◆ EXERCISE ◆
Repeat, word for word, all the data that follows, and exclude the pictures.

◆ DATA SHOWN ◆
****************

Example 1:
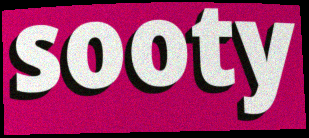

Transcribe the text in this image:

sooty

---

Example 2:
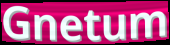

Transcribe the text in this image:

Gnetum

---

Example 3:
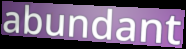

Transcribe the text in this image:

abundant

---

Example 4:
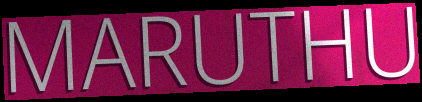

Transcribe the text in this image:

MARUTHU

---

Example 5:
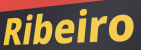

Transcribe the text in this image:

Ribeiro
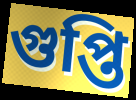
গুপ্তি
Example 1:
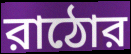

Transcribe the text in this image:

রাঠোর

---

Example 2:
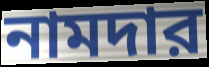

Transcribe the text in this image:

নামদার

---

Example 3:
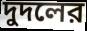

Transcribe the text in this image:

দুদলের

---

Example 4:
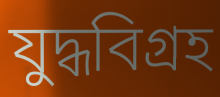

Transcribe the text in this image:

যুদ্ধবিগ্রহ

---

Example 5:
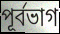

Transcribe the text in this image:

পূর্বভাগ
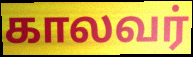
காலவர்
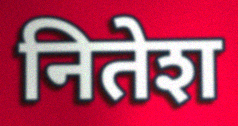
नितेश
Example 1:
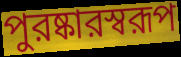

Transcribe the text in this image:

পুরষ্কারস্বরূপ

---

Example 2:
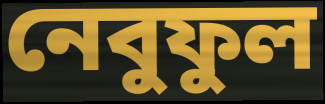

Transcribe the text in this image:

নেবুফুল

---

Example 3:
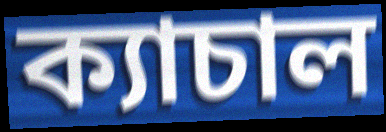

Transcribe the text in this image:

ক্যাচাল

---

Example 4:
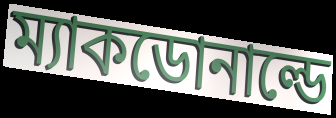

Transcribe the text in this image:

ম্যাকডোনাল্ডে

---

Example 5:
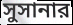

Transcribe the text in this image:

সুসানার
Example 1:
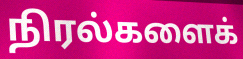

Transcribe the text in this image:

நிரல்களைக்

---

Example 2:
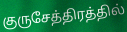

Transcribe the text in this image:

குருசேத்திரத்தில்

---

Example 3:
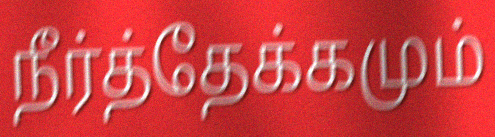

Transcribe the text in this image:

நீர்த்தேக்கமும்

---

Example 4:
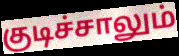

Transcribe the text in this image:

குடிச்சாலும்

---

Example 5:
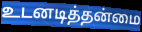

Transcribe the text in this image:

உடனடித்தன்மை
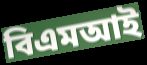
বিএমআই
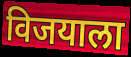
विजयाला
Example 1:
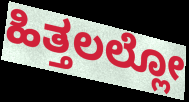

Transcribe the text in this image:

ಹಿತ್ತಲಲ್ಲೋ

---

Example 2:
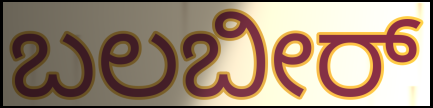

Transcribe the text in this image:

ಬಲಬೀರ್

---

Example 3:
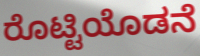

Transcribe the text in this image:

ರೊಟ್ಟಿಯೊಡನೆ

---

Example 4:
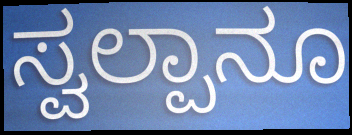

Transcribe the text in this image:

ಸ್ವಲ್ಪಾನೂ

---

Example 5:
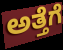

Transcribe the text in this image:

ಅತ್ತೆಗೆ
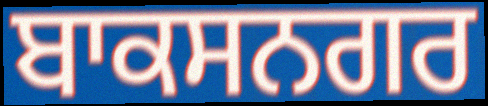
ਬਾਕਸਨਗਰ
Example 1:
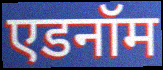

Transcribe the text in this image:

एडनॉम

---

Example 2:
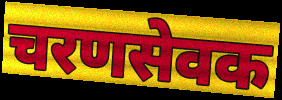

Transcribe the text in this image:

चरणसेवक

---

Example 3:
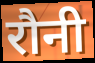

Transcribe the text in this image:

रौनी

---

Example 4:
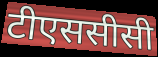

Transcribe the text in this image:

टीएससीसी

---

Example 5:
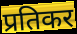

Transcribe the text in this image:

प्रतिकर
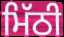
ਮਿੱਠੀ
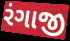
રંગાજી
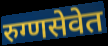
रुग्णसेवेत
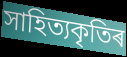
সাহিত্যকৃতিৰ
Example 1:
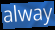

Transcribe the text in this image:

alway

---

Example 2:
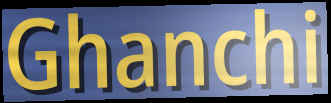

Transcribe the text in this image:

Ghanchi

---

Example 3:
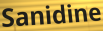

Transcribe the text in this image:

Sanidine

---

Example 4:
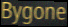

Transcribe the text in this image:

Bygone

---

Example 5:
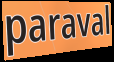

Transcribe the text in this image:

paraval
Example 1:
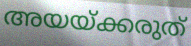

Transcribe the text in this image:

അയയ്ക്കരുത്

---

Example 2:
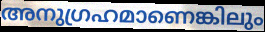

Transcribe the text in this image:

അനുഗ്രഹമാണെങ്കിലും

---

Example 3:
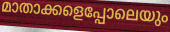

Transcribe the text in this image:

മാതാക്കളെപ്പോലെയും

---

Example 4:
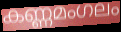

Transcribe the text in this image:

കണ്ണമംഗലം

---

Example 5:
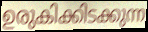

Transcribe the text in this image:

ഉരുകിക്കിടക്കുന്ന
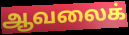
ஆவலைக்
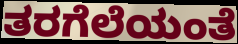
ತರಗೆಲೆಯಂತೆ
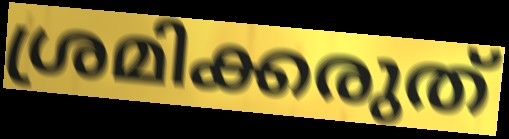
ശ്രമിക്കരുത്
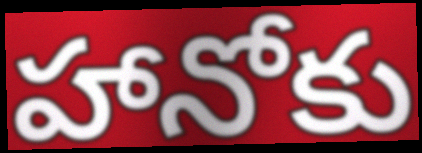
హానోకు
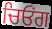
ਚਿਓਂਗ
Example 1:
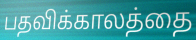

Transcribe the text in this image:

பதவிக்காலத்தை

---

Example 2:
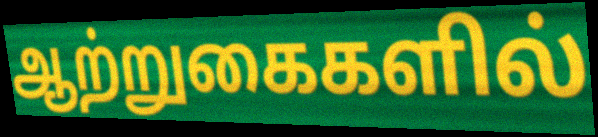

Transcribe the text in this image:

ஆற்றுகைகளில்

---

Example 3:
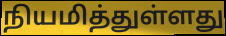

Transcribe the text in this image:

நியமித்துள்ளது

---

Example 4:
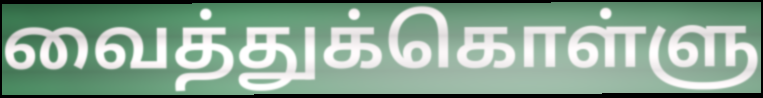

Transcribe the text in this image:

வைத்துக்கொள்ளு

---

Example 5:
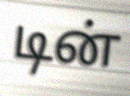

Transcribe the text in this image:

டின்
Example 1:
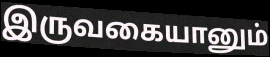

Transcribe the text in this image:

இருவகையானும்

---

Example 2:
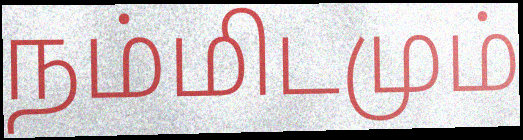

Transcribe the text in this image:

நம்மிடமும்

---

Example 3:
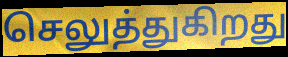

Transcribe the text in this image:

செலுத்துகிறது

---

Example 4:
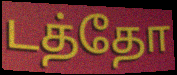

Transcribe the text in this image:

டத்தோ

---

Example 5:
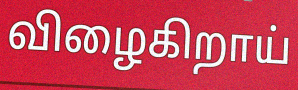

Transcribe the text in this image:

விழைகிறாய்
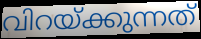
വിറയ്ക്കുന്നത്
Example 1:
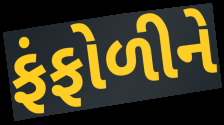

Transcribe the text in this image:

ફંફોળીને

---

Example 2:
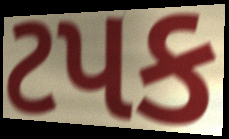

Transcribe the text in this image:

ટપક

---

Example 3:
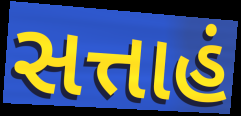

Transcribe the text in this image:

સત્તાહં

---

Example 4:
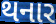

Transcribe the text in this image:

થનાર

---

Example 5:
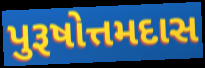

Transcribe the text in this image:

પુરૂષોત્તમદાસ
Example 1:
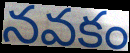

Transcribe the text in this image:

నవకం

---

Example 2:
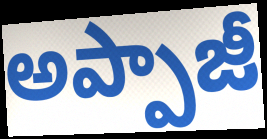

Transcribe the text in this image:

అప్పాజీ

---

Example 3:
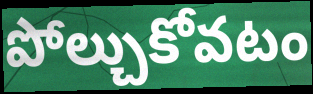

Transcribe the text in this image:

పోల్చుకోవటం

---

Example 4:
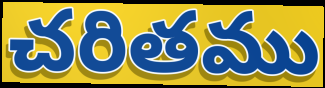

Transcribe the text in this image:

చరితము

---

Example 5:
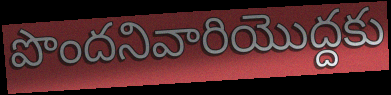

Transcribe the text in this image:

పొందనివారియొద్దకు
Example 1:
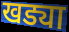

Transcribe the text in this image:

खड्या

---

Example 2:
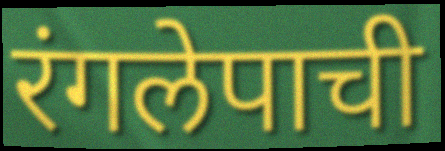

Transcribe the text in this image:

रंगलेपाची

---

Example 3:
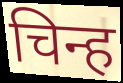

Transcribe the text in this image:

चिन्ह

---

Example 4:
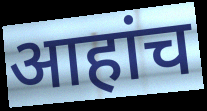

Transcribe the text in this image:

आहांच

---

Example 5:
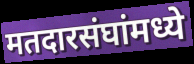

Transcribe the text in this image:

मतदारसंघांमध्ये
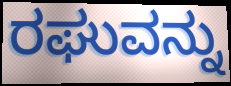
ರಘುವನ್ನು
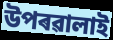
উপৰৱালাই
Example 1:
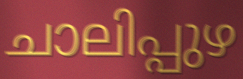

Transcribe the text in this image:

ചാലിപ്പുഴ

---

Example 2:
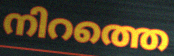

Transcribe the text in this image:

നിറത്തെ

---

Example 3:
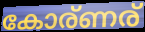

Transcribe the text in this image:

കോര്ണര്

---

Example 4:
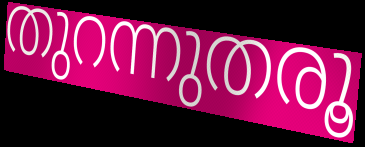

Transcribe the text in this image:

****************

◆ YOUR SOLUTION ◆
Example 1:

Transcribe the text in this image:

sooty

---

Example 2:

Transcribe the text in this image:

Gnetum

---

Example 3:

Transcribe the text in this image:

abundant

---

Example 4:

Transcribe the text in this image:

MARUTHU

---

Example 5:

Transcribe the text in this image:

Ribeiro
গুপ্তি
Example 1:

Transcribe the text in this image:

রাঠোর

---

Example 2:

Transcribe the text in this image:

নামদার

---

Example 3:

Transcribe the text in this image:

দুদলের

---

Example 4:

Transcribe the text in this image:

যুদ্ধবিগ্রহ

---

Example 5:

Transcribe the text in this image:

পূর্বভাগ
காலவர்
नितेश
Example 1:

Transcribe the text in this image:

পুরষ্কারস্বরূপ

---

Example 2:

Transcribe the text in this image:

নেবুফুল

---

Example 3:

Transcribe the text in this image:

ক্যাচাল

---

Example 4:

Transcribe the text in this image:

ম্যাকডোনাল্ডে

---

Example 5:

Transcribe the text in this image:

সুসানার
Example 1:

Transcribe the text in this image:

நிரல்களைக்

---

Example 2:

Transcribe the text in this image:

குருசேத்திரத்தில்

---

Example 3:

Transcribe the text in this image:

நீர்த்தேக்கமும்

---

Example 4:

Transcribe the text in this image:

குடிச்சாலும்

---

Example 5:

Transcribe the text in this image:

உடனடித்தன்மை
বিএমআই
विजयाला
Example 1:

Transcribe the text in this image:

ಹಿತ್ತಲಲ್ಲೋ

---

Example 2:

Transcribe the text in this image:

ಬಲಬೀರ್

---

Example 3:

Transcribe the text in this image:

ರೊಟ್ಟಿಯೊಡನೆ

---

Example 4:

Transcribe the text in this image:

ಸ್ವಲ್ಪಾನೂ

---

Example 5:

Transcribe the text in this image:

ಅತ್ತೆಗೆ
ਬਾਕਸਨਗਰ
Example 1:

Transcribe the text in this image:

एडनॉम

---

Example 2:

Transcribe the text in this image:

चरणसेवक

---

Example 3:

Transcribe the text in this image:

रौनी

---

Example 4:

Transcribe the text in this image:

टीएससीसी

---

Example 5:

Transcribe the text in this image:

प्रतिकर
ਮਿੱਠੀ
રંગાજી
रुग्णसेवेत
সাহিত্যকৃতিৰ
Example 1:

Transcribe the text in this image:

alway

---

Example 2:

Transcribe the text in this image:

Ghanchi

---

Example 3:

Transcribe the text in this image:

Sanidine

---

Example 4:

Transcribe the text in this image:

Bygone

---

Example 5:

Transcribe the text in this image:

paraval
Example 1:

Transcribe the text in this image:

അയയ്ക്കരുത്

---

Example 2:

Transcribe the text in this image:

അനുഗ്രഹമാണെങ്കിലും

---

Example 3:

Transcribe the text in this image:

മാതാക്കളെപ്പോലെയും

---

Example 4:

Transcribe the text in this image:

കണ്ണമംഗലം

---

Example 5:

Transcribe the text in this image:

ഉരുകിക്കിടക്കുന്ന
ஆவலைக்
ತರಗೆಲೆಯಂತೆ
ശ്രമിക്കരുത്
హానోకు
ਚਿਓਂਗ
Example 1:

Transcribe the text in this image:

பதவிக்காலத்தை

---

Example 2:

Transcribe the text in this image:

ஆற்றுகைகளில்

---

Example 3:

Transcribe the text in this image:

நியமித்துள்ளது

---

Example 4:

Transcribe the text in this image:

வைத்துக்கொள்ளு

---

Example 5:

Transcribe the text in this image:

டின்
Example 1:

Transcribe the text in this image:

இருவகையானும்

---

Example 2:

Transcribe the text in this image:

நம்மிடமும்

---

Example 3:

Transcribe the text in this image:

செலுத்துகிறது

---

Example 4:

Transcribe the text in this image:

டத்தோ

---

Example 5:

Transcribe the text in this image:

விழைகிறாய்
വിറയ്ക്കുന്നത്
Example 1:

Transcribe the text in this image:

ફંફોળીને

---

Example 2:

Transcribe the text in this image:

ટપક

---

Example 3:

Transcribe the text in this image:

સત્તાહં

---

Example 4:

Transcribe the text in this image:

થનાર

---

Example 5:

Transcribe the text in this image:

પુરૂષોત્તમદાસ
Example 1:

Transcribe the text in this image:

నవకం

---

Example 2:

Transcribe the text in this image:

అప్పాజీ

---

Example 3:

Transcribe the text in this image:

పోల్చుకోవటం

---

Example 4:

Transcribe the text in this image:

చరితము

---

Example 5:

Transcribe the text in this image:

పొందనివారియొద్దకు
Example 1:

Transcribe the text in this image:

खड्या

---

Example 2:

Transcribe the text in this image:

रंगलेपाची

---

Example 3:

Transcribe the text in this image:

चिन्ह

---

Example 4:

Transcribe the text in this image:

आहांच

---

Example 5:

Transcribe the text in this image:

मतदारसंघांमध्ये
ರಘುವನ್ನು
উপৰৱালাই
Example 1:

Transcribe the text in this image:

ചാലിപ്പുഴ

---

Example 2:

Transcribe the text in this image:

നിറത്തെ

---

Example 3:

Transcribe the text in this image:

കോര്ണര്

---

Example 4:

Transcribe the text in this image:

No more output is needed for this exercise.